Gather every line in the records below that contains the word "Section".

(Extracted records)
§ §

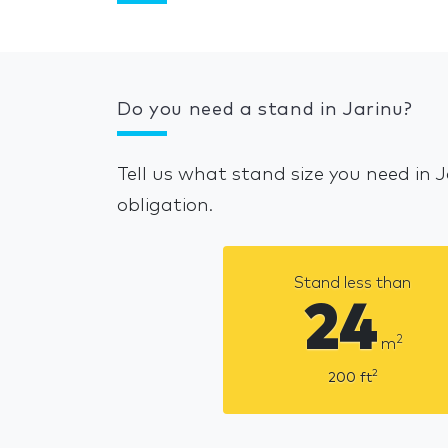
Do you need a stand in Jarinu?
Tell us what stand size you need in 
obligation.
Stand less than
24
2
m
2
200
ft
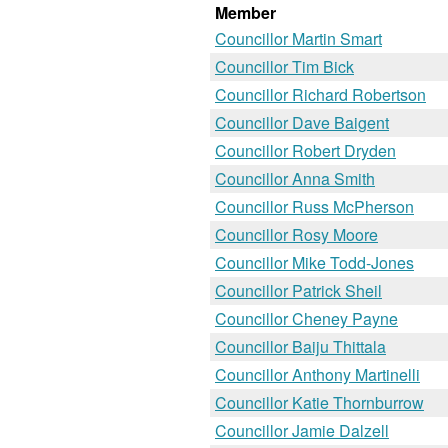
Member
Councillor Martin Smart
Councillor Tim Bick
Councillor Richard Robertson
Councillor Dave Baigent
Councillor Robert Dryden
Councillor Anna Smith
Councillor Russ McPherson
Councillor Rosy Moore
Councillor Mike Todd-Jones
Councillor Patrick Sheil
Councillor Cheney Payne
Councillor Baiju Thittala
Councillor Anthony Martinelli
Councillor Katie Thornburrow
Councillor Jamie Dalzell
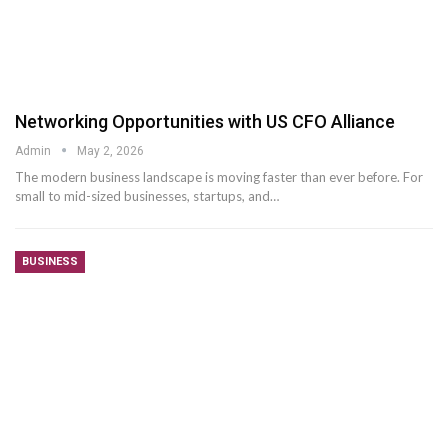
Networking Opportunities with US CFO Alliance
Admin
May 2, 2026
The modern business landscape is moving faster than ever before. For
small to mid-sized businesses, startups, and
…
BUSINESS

§ §

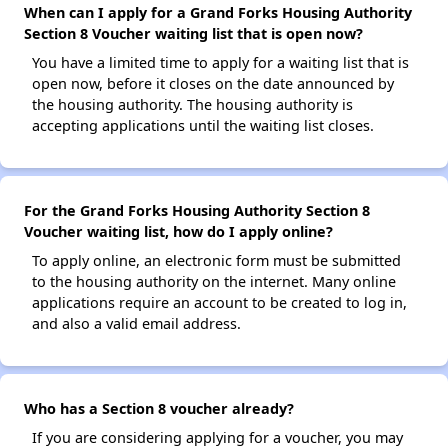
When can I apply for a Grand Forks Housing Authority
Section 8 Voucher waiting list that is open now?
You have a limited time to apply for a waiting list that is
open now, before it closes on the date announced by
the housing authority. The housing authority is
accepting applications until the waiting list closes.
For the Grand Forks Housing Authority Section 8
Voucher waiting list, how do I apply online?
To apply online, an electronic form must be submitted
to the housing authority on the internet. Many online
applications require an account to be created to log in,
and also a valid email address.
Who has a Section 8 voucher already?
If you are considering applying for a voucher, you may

§ §

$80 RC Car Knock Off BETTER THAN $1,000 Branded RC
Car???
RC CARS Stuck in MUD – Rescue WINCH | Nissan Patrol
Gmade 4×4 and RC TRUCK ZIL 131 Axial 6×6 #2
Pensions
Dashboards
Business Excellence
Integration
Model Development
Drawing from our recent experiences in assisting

§ §

Reply to the exercise —
Section 8 Voucher waiting list that is open now?
For the Grand Forks Housing Authority Section 8
Who has a Section 8 voucher already?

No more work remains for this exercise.